NHunspell suggestions for non-ANSI (?) characters

72 views Asked by At

I tried the NHunspell NuGet package as follows:

var hunspell = new NHunspell.Hunspell(@"AffPath", @"DicPath");
hunspell.Add("Upadeṣasāhasrī");

var suggestions = hunspell.Suggest("Upadesasahasri");
Console.WriteLine(suggestions.First());

Unfortunately, the suggestion reads "Upade?asahasri". The "s with dot below" is returned as a question mark, while the "a with macron" and the "i with macron" are returned as a and i, respectively.
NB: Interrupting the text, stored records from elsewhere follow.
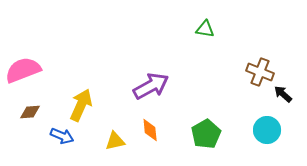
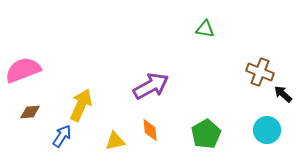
blue arrow: rotated 80 degrees counterclockwise
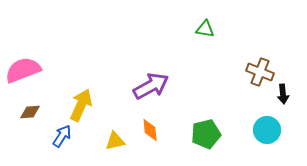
black arrow: rotated 138 degrees counterclockwise
green pentagon: rotated 16 degrees clockwise
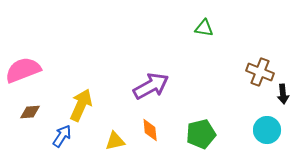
green triangle: moved 1 px left, 1 px up
green pentagon: moved 5 px left
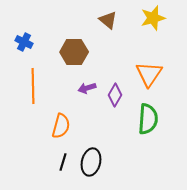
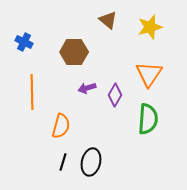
yellow star: moved 3 px left, 9 px down
orange line: moved 1 px left, 6 px down
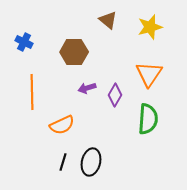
orange semicircle: moved 1 px right, 1 px up; rotated 50 degrees clockwise
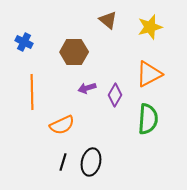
orange triangle: rotated 28 degrees clockwise
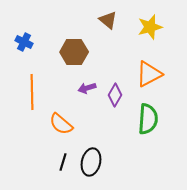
orange semicircle: moved 1 px left, 1 px up; rotated 65 degrees clockwise
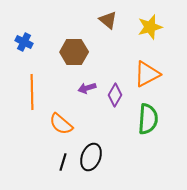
orange triangle: moved 2 px left
black ellipse: moved 5 px up; rotated 8 degrees clockwise
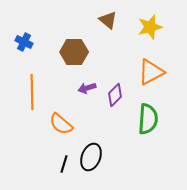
orange triangle: moved 4 px right, 2 px up
purple diamond: rotated 15 degrees clockwise
black line: moved 1 px right, 2 px down
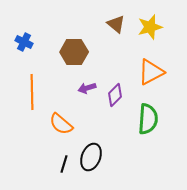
brown triangle: moved 8 px right, 4 px down
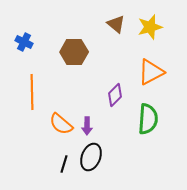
purple arrow: moved 38 px down; rotated 72 degrees counterclockwise
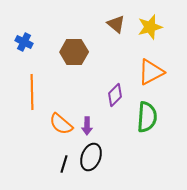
green semicircle: moved 1 px left, 2 px up
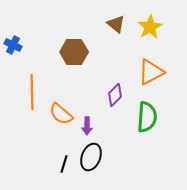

To the best of my knowledge, the native Hunspell DLL is fully unicode enabled. Therefore, I suppose that the NHunspell C# layer breaks something. The source code looks like this:

internal delegate IntPtr HunspellSuggestDelegate(IntPtr handle, [MarshalAs(UnmanagedType.LPWStr)] string word);


IntPtr strings = MarshalHunspellDll.HunspellSuggest(this.unmanagedHandle, word);

int stringCount = 0;
IntPtr currentString = Marshal.ReadIntPtr(strings, stringCount * IntPtr.Size);

 while (currentString != IntPtr.Zero)
 {
     ++stringCount;
     result.Add(Marshal.PtrToStringUni(currentString));
     currentString = Marshal.ReadIntPtr(strings, stringCount * IntPtr.Size);
 }

I am not a marshalling expert at all, but UnmanagedType.LPWStr and Marshal.PtrToStringUni seem to take Unicode into account. Nevertheless, it obviously does not work. Does anyone have a suggestion (pun intended)?

Thanks, Thomas

0

There are 0 answers